Celina Diaz is the first Canadian to complete the Training Ship Denmark program, which allows her to sail around the world on 100-year-old Norwegian tall ships.
The 22-year-old lived in Kelowna until she was 17, then she jumped aboard the Sørlandet through a program called A+ World Academy to complete her final year of high school.
“I had no interest in sailing, never really had been on a sailboat before and didn’t really know what to expect. When I got there I wasn’t impressed with the whole thing. I thought sailing wasn’t going to be for me but it was a cool way to travel and we were 50 young people travelling together,” she said.

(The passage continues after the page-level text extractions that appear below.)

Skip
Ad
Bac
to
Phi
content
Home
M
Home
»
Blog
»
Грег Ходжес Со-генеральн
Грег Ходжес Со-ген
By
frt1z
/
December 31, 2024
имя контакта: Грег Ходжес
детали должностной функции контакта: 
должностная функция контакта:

Diaz attended école de L’Anse-au-sable, but with her small number of classmates, she developed a desire to travel. She began researching exchange programs online when she found High School at Sea.
“Imagine going to school with the same 20 people and by Grade 11 there were three, so there was a need for some stimulation,” she said.

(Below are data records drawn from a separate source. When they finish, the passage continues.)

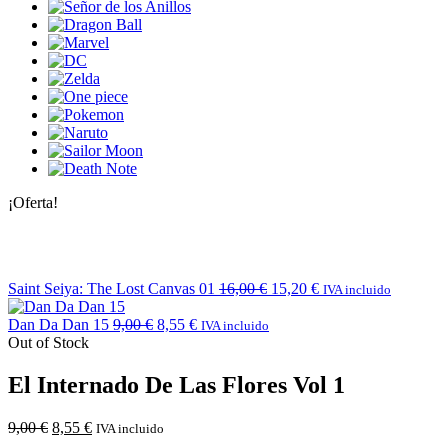
¡Oferta!
Saint Seiya: The Lost Canvas 01
16,00
€
15,20
€
IVA incluido
Dan Da Dan 15
9,00
€
8,55
€
IVA incluido
Out of Stock
El Internado De Las Flores Vol 1
9,00
€
8,55
€
IVA incluido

It didn’t take long before she developed a fondness for the lifestyle.
“I was just interested in that we were travelling to 25 countries. There’s not very many high schools that can offer you that.”

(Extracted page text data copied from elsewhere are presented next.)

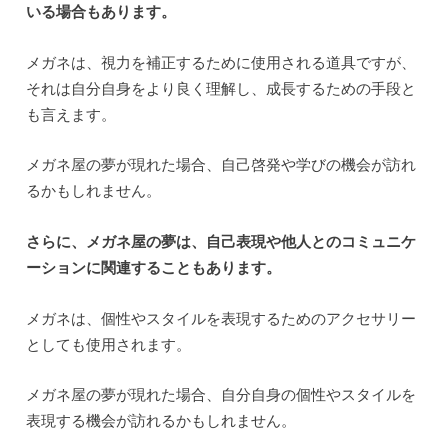
いる場合もあります。
メガネは、視力を補正するために使用される道具ですが、
それは自分自身をより良く理解し、成長するための手段と
も言えます。
メガネ屋の夢が現れた場合、自己啓発や学びの機会が訪れ
るかもしれません。
さらに、メガネ屋の夢は、自己表現や他人とのコミュニケ
ーションに関連することもあります。
メガネは、個性やスタイルを表現するためのアクセサリー
としても使用されます。
メガネ屋の夢が現れた場合、自分自身の個性やスタイルを
表現する機会が訪れるかもしれません。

After nine months onboard the Sørlandet, which was first launched as a school ship in 1927, she decided to pursue navigation as a career.
Danish sailors encouraged her to complete her training through the program, and she became “the first non-European to have studied there,” she said, as she learned the basics of sailing
The day after she completed her training, she was hired onto the Sørlandet to teach students, moving from student to teacher.
“It’s a really fun adventure, I think it’s the best job I could’ve picked out for myself,” she said.
And the adventure continues. Recently, Diaz travelled with students across the Atlantic and Pacific Oceans, from Norway to Hong Kong.
The ship is without hydraulics, so everything is maintained by rope and hand, she said. “It’s like sailing a really old museum around.”
No longer used to carry cargo, the ships are used for touring and teaching purposes. Although old, they can handle the rough winds and waters.
While crossing the North Atlantic last year, Diaz faced hurricane-force winds, while racing against another training tall ship.
“I wasn’t scared because I had a good adrenaline trip,” she said.
Diaz has made a stop in Kelowna until the end of the month to visit family but lives in Denmark. She sets sail at the end of January until June for her next teaching adventure.
In her down time, she continues to pursue a career in navigation and attends the Marstal Navigationsskole in Denmark, where she is the only Canadian to have studied there.